Autophagy is a highly conserved self-digestion pathway involved in various physiological and pathophysiological processes. Recent studies have implicated a pivotal role of autophagy in adipocyte differentiation, but the molecular mechanism for its role and how it is regulated during this process are not clear. Here, we show that CCAAT /enhancer-binding protein ß (C/EBPß), an important adipogenic factor, is required for the activation of autophagy during 3T3-L1 adipocyte differentiation. An autophagy-related gene, Atg4b, is identified as a de novo target gene of C/EBPß and is shown to play an important role in 3T3-L1 adipocyte differentiation. Furthermore, autophagy is required for the degradation of Klf2 and Klf3, two negative regulators of adipocyte differentiation, which is mediated by the adaptor protein p62/SQSTM1. Importantly, the regulation of autophagy by C/EBPß and the role of autophagy in Klf2/3 degradation and in adipogenesis are further confirmed in mouse models. Our data describe a novel function of C/EBPß in regulating autophagy and reveal the mechanism of autophagy during adipocyte differentiation. These new insights into the molecular mechanism of adipose tissue development provide a functional pathway with therapeutic potential against obesity and its related metabolic disorders.
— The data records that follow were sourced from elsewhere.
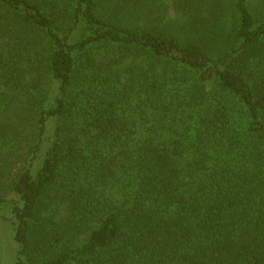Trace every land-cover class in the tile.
Here are the masks:
<instances>
[{
	"label": "trees",
	"instance_id": "1",
	"mask_svg": "<svg viewBox=\"0 0 264 264\" xmlns=\"http://www.w3.org/2000/svg\"><path fill=\"white\" fill-rule=\"evenodd\" d=\"M2 234L10 264H264V0H0Z\"/></svg>",
	"mask_w": 264,
	"mask_h": 264
},
{
	"label": "rangeland",
	"instance_id": "2",
	"mask_svg": "<svg viewBox=\"0 0 264 264\" xmlns=\"http://www.w3.org/2000/svg\"><path fill=\"white\" fill-rule=\"evenodd\" d=\"M8 236V235H7ZM1 257H0V264H10V258L12 257V252H10V248L7 249L5 246V234L1 235ZM6 248V249H5Z\"/></svg>",
	"mask_w": 264,
	"mask_h": 264
}]
</instances>
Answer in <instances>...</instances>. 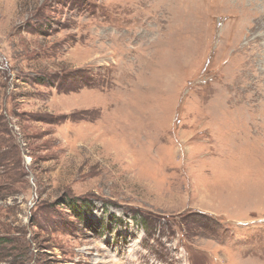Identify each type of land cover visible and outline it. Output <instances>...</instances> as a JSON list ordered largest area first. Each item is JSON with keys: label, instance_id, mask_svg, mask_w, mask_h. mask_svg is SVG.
I'll return each mask as SVG.
<instances>
[{"label": "rangeland", "instance_id": "obj_1", "mask_svg": "<svg viewBox=\"0 0 264 264\" xmlns=\"http://www.w3.org/2000/svg\"><path fill=\"white\" fill-rule=\"evenodd\" d=\"M0 264H264V0H0Z\"/></svg>", "mask_w": 264, "mask_h": 264}, {"label": "bare ground", "instance_id": "obj_2", "mask_svg": "<svg viewBox=\"0 0 264 264\" xmlns=\"http://www.w3.org/2000/svg\"><path fill=\"white\" fill-rule=\"evenodd\" d=\"M254 6H256V5H254ZM253 7V6H252ZM255 36V35H254ZM254 41V40H253Z\"/></svg>", "mask_w": 264, "mask_h": 264}]
</instances>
Protein inhibitor of activated STAT 1 (PIAS1) is identified as the SUMO E3 ligase of CCAAT/enhancer-binding protein ß (C/EBPß) during adipogenesis.

It is well recognized that PIAS1, a SUMO (small ubiquitin-like modifier) E3 ligase, modulates such cellular processes as cell proliferation, DNA damage responses, and inflammation responses. Recent studies have shown that PIAS1 also plays a part in cell differentiation. However, the role of PIAS1 in adipocyte differentiation remains unknown. CCAAT/enhancer-binding protein ß (C/EBPß), a major regulator of adipogenesis, is a target of SUMOylation, but the E3 ligase responsible for the SUMOylation of C/EBPß has not been identified. The present study showed that PIAS1 functions as a SUMO E3 ligase of C/EBPß to regulate adipogenesis. PIAS1 expression was significantly and transiently induced on day 4 of 3T3-L1 adipocyte differentiation, when C/EBPß began to decline. PIAS1 was found to interact with C/EBPß through the SAP (scaffold attachment factor A/B/acinus/PIAS) domain and SUMOylate it, leading to increased ubiquitination and degradation of C/EBPß. C/EBPß became more stable when PIAS1 was silenced by RNA interference (RNAi). Moreover, adipogenesis was inhibited by overexpression of wild-type PIAS1 and promoted by knockdown of PIAS1. The mutational study indicated that the catalytic activity of SUMO E3 ligase was required for PIAS1 to restrain adipogenesis. Importantly, the inhibitory effect of PIAS1 overexpression on adipogenesis was rescued by overexpressed C/EBPß. Thus, PIAS1 could play a dynamic role in adipogenesis by promoting the SUMOylation of C/EBPß.